New album on Turbo Recordings

Russian techno producer Proxy — like many others — was inspired to start producing after seeing unstoppable, titanic rock/rave pioneers The Prodigy.
“I saw The Prodigy in Red Square [in Moscow] in the '90s,” he says, “and the gig just blew my mind. Not many acts have had an influence on me as big as that.

“Now my main influences are probably just rave in general,” he continues. “There are so many acts out there doing great things.”
If it was Liam, Keith, Maxim and Leeroy Thornhill (who left The Prodge in 2000 to concentrate on DJing and producing) who first lit Proxy’s fuse, he soon hunkered down in his isolated Russian outpost and started learning how to produce.

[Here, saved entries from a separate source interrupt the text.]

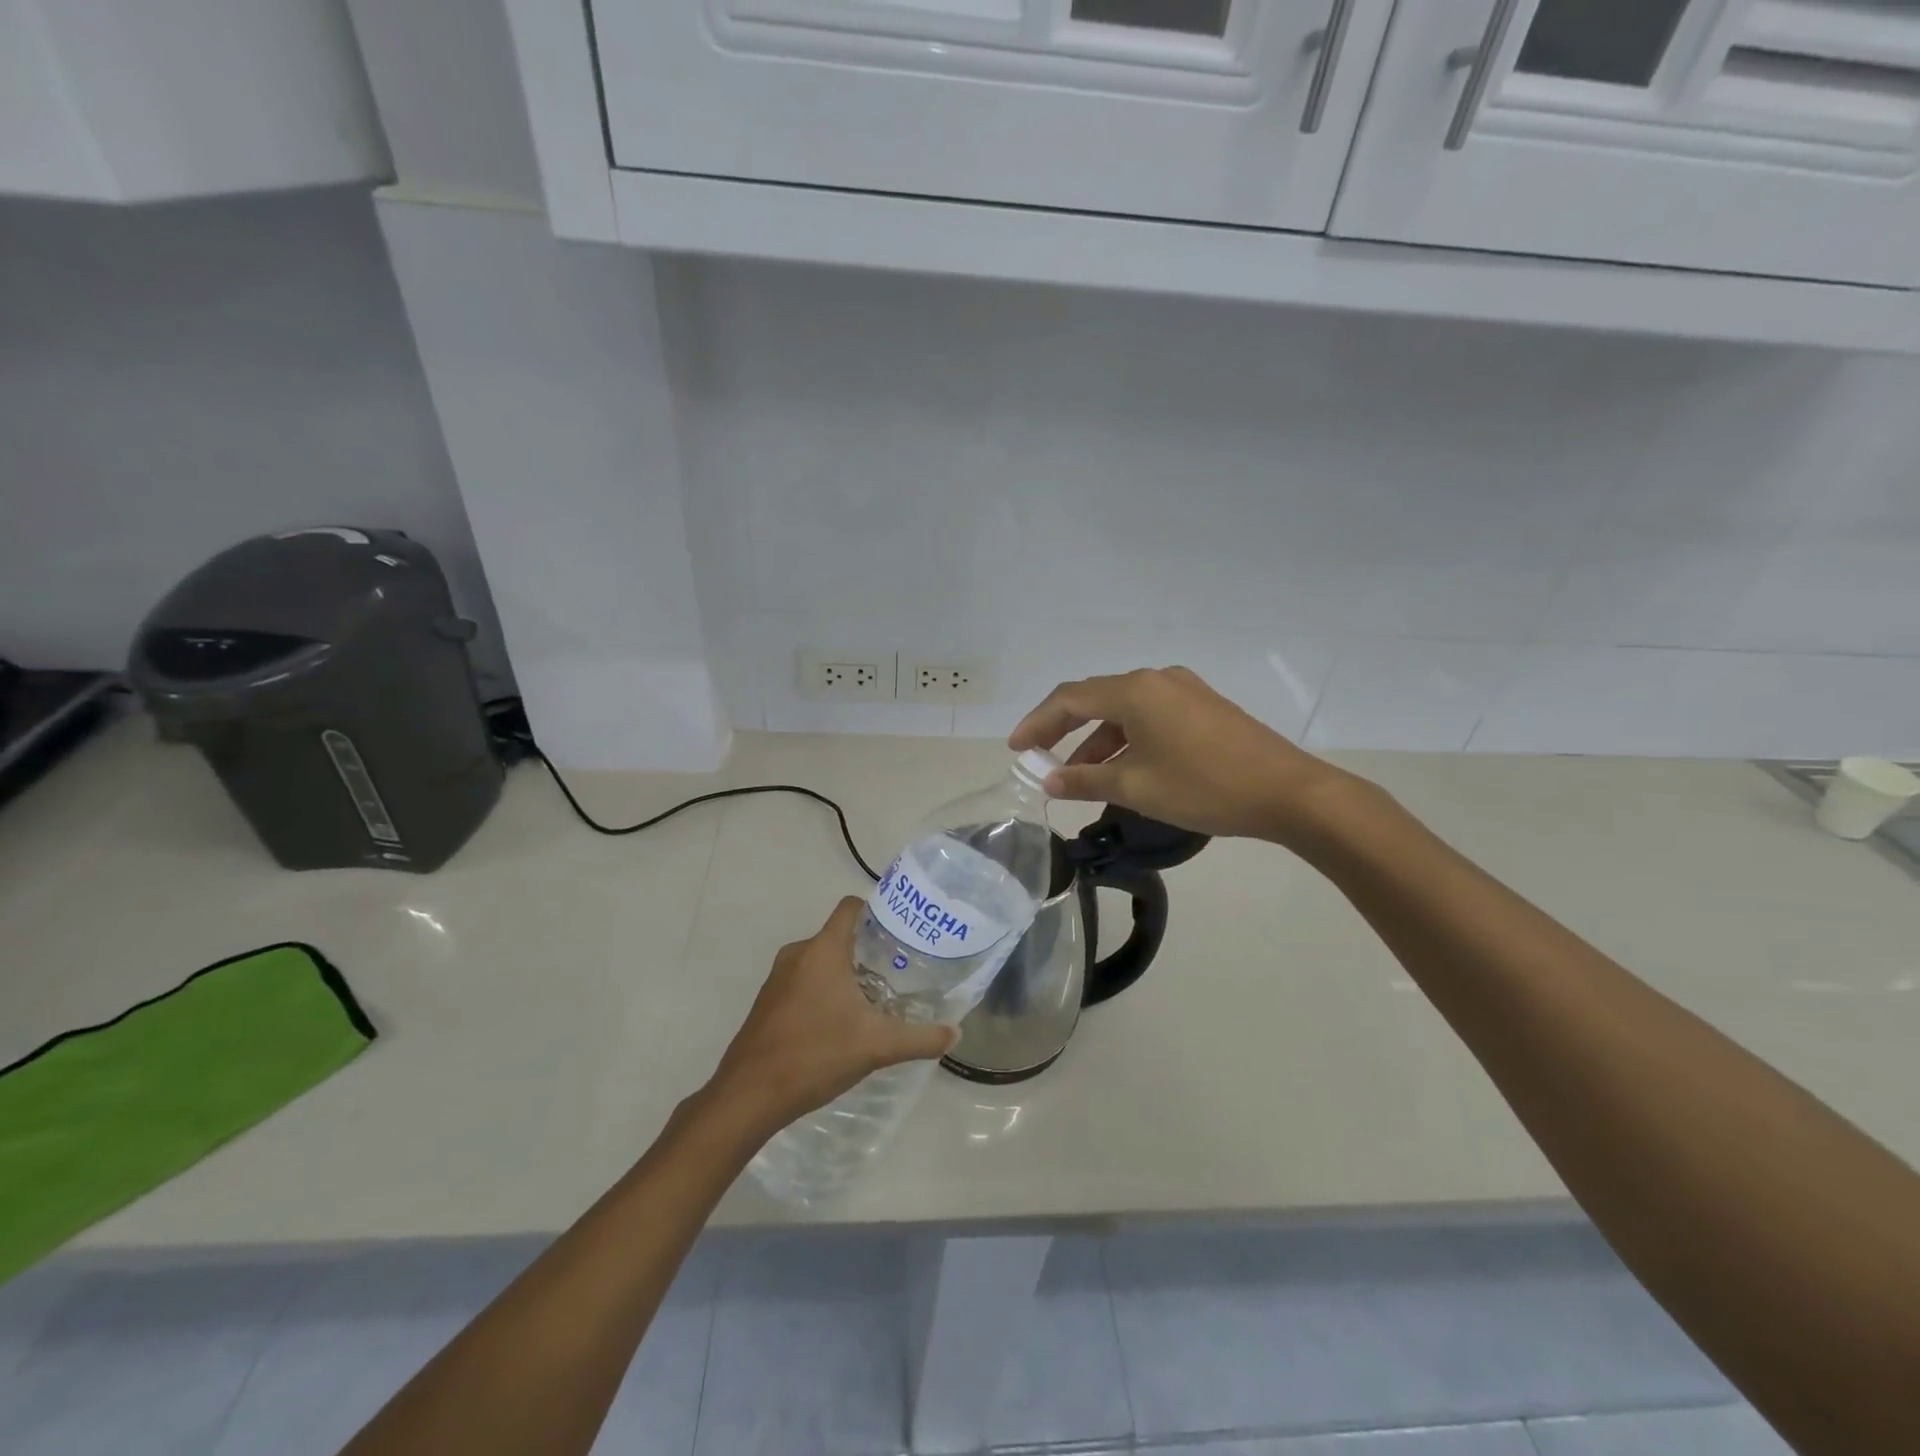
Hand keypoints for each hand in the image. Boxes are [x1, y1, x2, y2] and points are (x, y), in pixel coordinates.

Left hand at [702, 897, 957, 1141]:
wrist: (749, 1095)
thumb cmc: (815, 1055)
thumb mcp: (877, 1046)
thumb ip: (920, 1038)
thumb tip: (955, 1033)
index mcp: (822, 950)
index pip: (850, 908)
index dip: (877, 911)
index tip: (901, 930)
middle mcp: (798, 954)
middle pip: (839, 936)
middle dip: (868, 950)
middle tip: (899, 971)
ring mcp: (778, 978)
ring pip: (821, 961)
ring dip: (846, 973)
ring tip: (876, 998)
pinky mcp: (768, 1002)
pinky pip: (804, 981)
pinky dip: (824, 991)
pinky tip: (841, 1023)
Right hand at [1008, 666, 1343, 842]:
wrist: (1288, 792)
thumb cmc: (1204, 787)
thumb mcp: (1136, 787)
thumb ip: (1085, 780)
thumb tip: (1049, 779)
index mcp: (1134, 690)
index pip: (1069, 699)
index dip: (1037, 723)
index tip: (1016, 749)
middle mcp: (1155, 679)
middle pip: (1095, 699)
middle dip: (1064, 730)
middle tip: (1040, 758)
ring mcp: (1183, 690)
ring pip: (1124, 711)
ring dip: (1097, 740)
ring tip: (1080, 776)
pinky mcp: (1203, 706)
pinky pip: (1149, 717)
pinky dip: (1126, 739)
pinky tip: (1124, 769)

“I’m from a cold dark place, and this influences me in many ways,” Proxy tells DJ Mag. “Music is an expression, as everybody says, but it’s true. I like to put my moods and emotions into my music.”

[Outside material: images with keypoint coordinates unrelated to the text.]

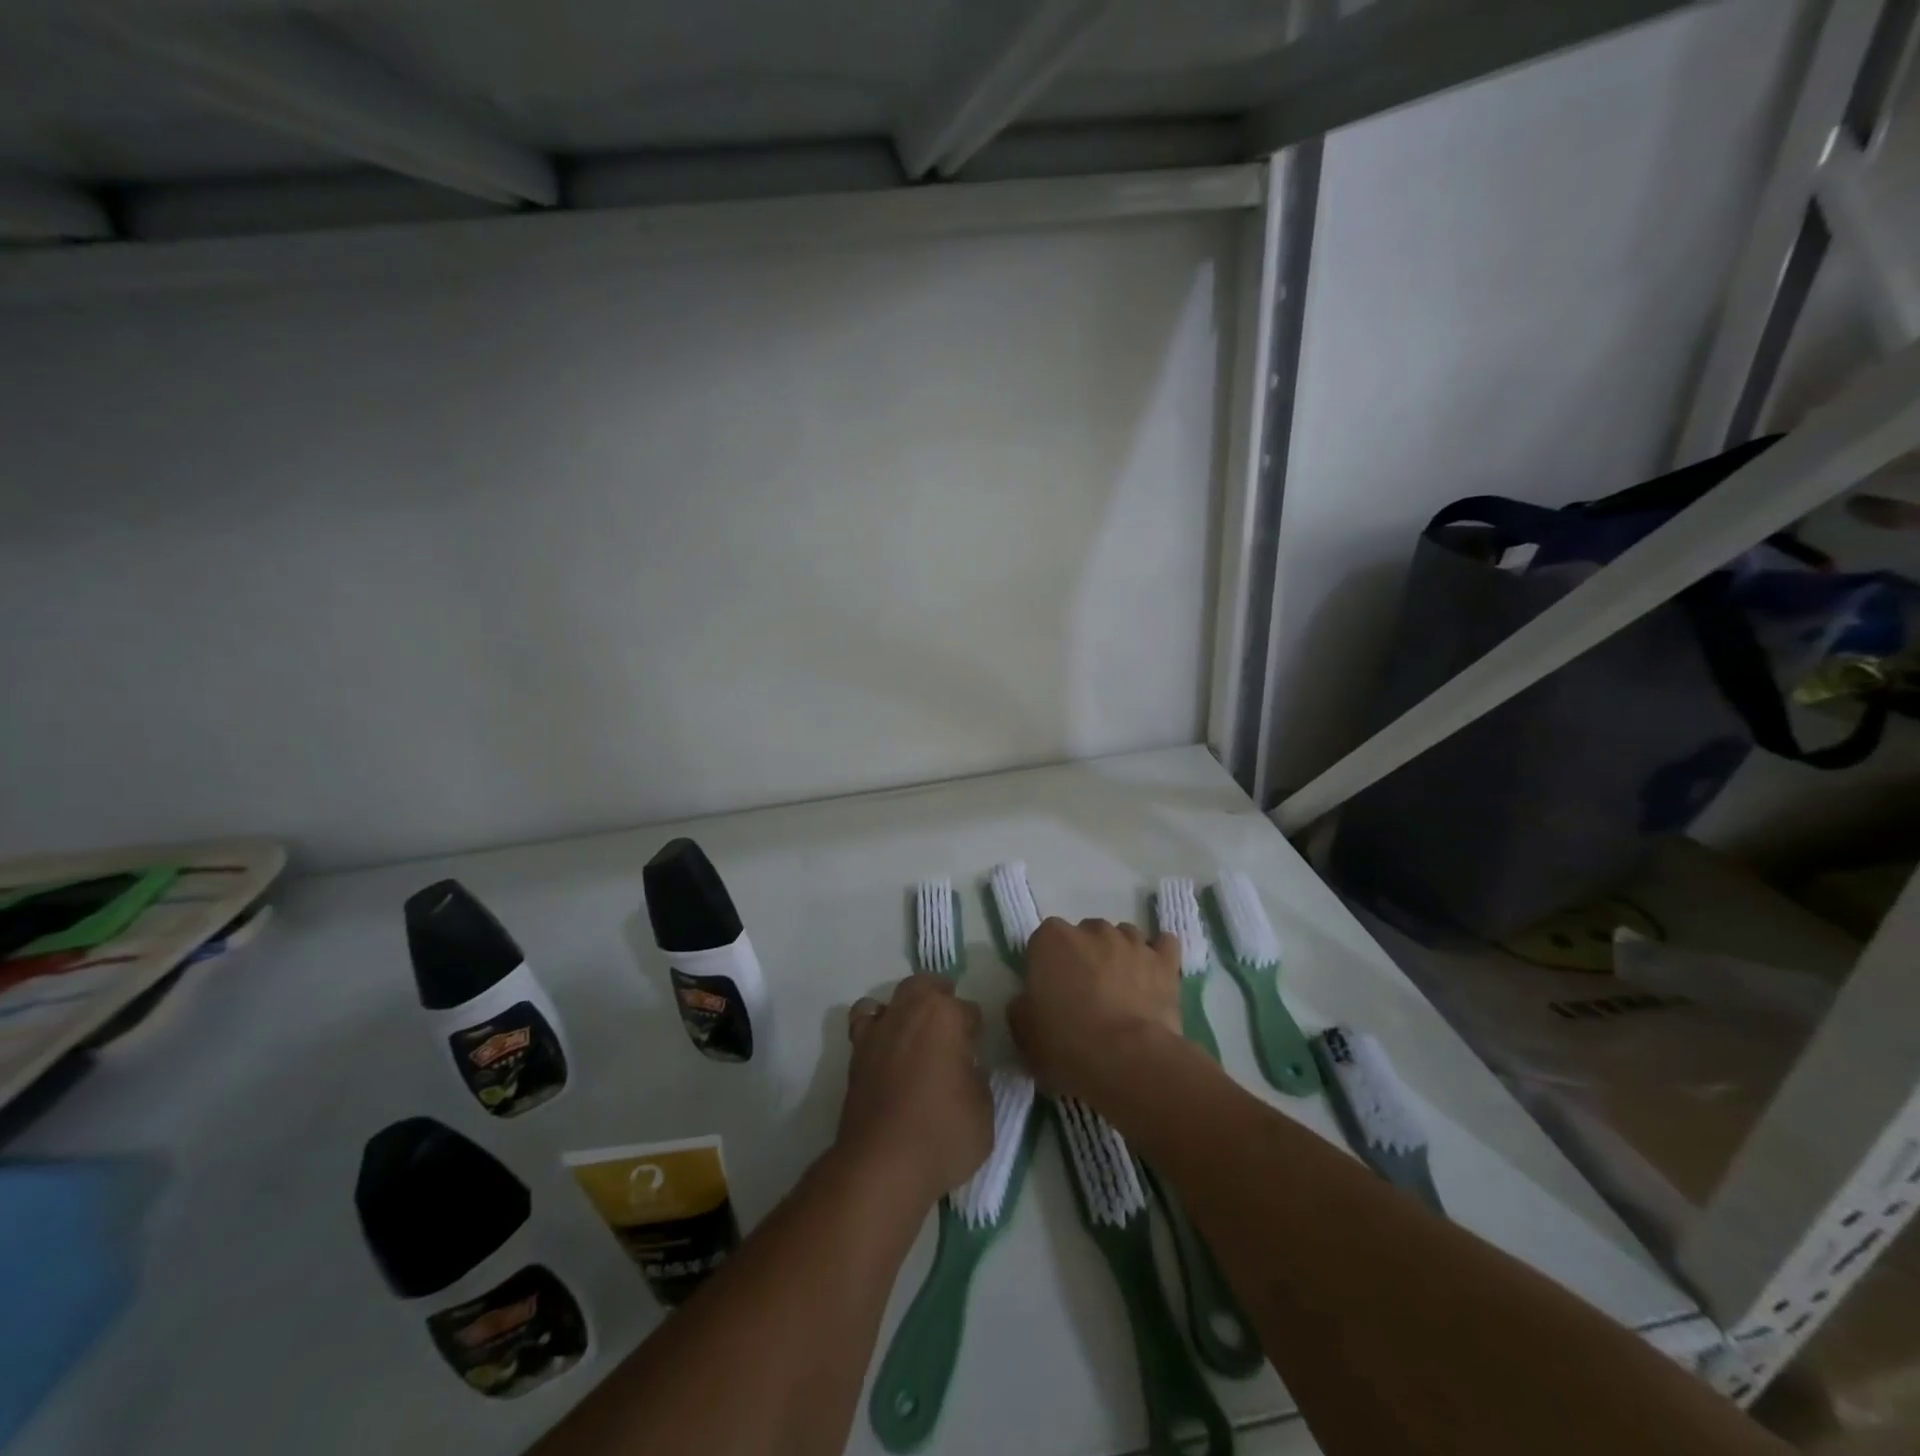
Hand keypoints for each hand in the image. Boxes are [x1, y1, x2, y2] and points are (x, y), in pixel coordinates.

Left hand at [839, 974, 992, 1205]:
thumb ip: (978, 1080)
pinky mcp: (856, 1049)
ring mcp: (880, 1027)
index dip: (975, 1033)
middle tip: (951, 1031)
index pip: (970, 1011)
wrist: (882, 1164)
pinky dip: (876, 1024)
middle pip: (928, 986)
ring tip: (917, 1034)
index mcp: (948, 1016)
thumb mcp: (984, 1112)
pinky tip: (885, 1045)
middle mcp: (911, 1010)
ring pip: (896, 997)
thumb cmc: (943, 1135)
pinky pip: (865, 1019)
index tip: (976, 1054)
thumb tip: (969, 1070)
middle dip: (942, 999)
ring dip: (909, 1007)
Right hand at [1009, 918, 1182, 1102]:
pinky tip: (1154, 973)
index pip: (1043, 940)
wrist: (1128, 1060)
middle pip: (1084, 934)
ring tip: (1120, 988)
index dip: (1046, 965)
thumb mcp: (1024, 1033)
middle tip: (1084, 993)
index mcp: (1051, 940)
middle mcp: (1092, 930)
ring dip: (1118, 955)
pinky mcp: (1164, 961)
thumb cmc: (1067, 1043)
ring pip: (1122, 936)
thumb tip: (1030, 1001)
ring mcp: (1131, 942)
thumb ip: (1022, 1006)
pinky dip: (1158, 956)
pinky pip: (1163, 945)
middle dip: (1083, 956)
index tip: (1049, 992)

Proxy first pricked up our ears with an inventive In New DJs We Trust
 technoid mix on Kissy Sell Out’s show on BBC Radio 1 a few years back, and he’s gradually been slipping out techno tracks via Turbo Recordings. You can see why Proxy’s rulebook-flouting techno appeals to Turbo boss Tiga, and while chatting about the diminutive Canadian, we ask Proxy to tell us a secret about Tiga.

“He's got a favourite shirt,” the Russian deadpans, seriously, not quite second-guessing that we were after a more salacious tit-bit. “It’s white with small black dots on it.”

When he was asked to remix his formative heroes The Prodigy a little while back, he was beside himself. “It was a great honour,” he says. Now his debut album, the 20-track double CD ‘Music From The Eastblock Jungles’, has arrived on Turbo.

Just to sample some of the tracks beginning with ‘r’: ‘Raw’ is a collapsing dystopian discursive emission; a dark grinding ‘Revolution’ is enough to give Russian premier Putin nightmares; ‘Raven’ is metallic, industrial and edgy; and ‘Red Juke’ is dramatic and filmic. “I love movies like Predator and all movies about space,” Proxy says. “I like the idea of space being endless, and films that show this are a great influence to me.”

Proxy’s radioactive technoid sketches demand to be heard. “I just like to experiment with my music,” he continues. “I like to build a general atmosphere of sound rather than being in a specific 'genre'. I just make what I feel inside.”